▸ **Given data**
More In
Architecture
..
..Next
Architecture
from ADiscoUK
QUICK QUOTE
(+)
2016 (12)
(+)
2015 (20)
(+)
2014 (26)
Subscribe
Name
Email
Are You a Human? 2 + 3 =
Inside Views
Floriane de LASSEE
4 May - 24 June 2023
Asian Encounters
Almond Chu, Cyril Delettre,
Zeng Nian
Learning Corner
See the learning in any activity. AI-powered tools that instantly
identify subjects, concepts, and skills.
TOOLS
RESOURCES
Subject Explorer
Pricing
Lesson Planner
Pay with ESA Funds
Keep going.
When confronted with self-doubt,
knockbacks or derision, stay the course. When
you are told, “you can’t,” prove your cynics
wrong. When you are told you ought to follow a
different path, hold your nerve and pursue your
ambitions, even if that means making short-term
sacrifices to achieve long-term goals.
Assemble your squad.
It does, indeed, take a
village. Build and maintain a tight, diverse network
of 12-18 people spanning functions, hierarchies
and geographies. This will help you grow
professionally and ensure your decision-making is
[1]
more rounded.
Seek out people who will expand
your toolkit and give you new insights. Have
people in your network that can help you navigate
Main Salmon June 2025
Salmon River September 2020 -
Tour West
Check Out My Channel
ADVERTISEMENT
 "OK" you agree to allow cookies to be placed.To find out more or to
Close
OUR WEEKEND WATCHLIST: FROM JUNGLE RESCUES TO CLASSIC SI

▸ **What to work on**
Search the records above for the string "your". Report each line that has it.

▸ **Response to the task**
you are told, “you can’t,” prove your cynics
different path, hold your nerve and pursue your
Assemble your squad.
professionally and ensure your decision-making is
your toolkit and give you new insights. Have
people in your network that can help you navigate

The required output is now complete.